Our love affair with Apple began in the 1980's with our first Mac Plus.

That gives me the warm-fuzzies. 💖

Meanwhile, Raycast's Why page, referred to as the "Manifesto" page on the table of links at the bottom of the website), feels like it came from an LLM trained on Steve Jobs transcripts and cocaine.

(Okay that's not fair. It's fine. It's just a different vibe.)

Approval overhead

This is not at all Raycast's fault, but: at my company, I have to get approval each time I run a non-allowlisted executable binary. Raycast isn't allowlisted, so each time it does a patch update, which it does often, I have to go get it reapproved before I can run it.
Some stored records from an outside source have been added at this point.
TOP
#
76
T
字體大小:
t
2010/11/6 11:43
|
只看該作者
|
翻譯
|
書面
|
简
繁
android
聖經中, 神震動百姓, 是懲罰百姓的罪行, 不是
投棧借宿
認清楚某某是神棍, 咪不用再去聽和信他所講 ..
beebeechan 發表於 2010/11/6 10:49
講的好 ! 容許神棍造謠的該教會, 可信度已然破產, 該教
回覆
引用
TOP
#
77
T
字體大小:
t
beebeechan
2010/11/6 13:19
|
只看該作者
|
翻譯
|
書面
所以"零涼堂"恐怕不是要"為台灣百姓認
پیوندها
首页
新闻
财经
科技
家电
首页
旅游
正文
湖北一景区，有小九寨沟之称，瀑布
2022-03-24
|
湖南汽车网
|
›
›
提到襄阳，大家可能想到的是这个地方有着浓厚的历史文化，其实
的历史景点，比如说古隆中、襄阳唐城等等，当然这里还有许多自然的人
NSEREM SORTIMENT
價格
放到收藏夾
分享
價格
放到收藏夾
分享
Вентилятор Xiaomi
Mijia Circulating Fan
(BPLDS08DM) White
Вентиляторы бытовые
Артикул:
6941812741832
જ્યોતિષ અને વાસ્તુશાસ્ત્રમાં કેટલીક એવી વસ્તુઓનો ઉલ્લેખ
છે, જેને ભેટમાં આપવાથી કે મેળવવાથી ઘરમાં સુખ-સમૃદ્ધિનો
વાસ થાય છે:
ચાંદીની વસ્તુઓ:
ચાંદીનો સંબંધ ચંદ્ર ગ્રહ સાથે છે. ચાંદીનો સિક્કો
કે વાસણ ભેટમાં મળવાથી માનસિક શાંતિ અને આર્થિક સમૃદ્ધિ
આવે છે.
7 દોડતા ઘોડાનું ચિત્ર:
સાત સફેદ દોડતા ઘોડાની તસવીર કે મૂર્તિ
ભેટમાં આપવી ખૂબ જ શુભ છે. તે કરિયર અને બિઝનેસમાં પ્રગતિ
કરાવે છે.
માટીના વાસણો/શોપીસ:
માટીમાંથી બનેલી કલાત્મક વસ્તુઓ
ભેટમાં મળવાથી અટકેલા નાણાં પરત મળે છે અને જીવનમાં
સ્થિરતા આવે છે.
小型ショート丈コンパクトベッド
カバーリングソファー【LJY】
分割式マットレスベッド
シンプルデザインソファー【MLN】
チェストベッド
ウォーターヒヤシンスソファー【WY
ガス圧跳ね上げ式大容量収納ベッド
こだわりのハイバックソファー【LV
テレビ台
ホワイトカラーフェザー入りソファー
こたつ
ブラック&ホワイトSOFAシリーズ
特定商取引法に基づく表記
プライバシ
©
And while I'm waiting for approval, I have to live without it. That's frustrating, as these tools are central to my workflow and I feel a bit lost when I suddenly lose access to them.

Alfred doesn't have this problem. Maybe because it's a native Mac app, or because someone got it on the allowlist at some point, or something else.

Whatever the reason, it was a relief to opt out of this tug of war.

In closing

Again, none of this is to throw shade at Raycast. Raycast is an excellent tool. It was good enough to make me forget about Alfred! And in some ways it's better than Alfred.

If I didn't have to pay so much for Raycast sync, I'd do a more thorough evaluation of the two before choosing Alfred. But until then, sync is the obvious tiebreak, and I'm enjoying rediscovering Alfred and exploring all it can do for me.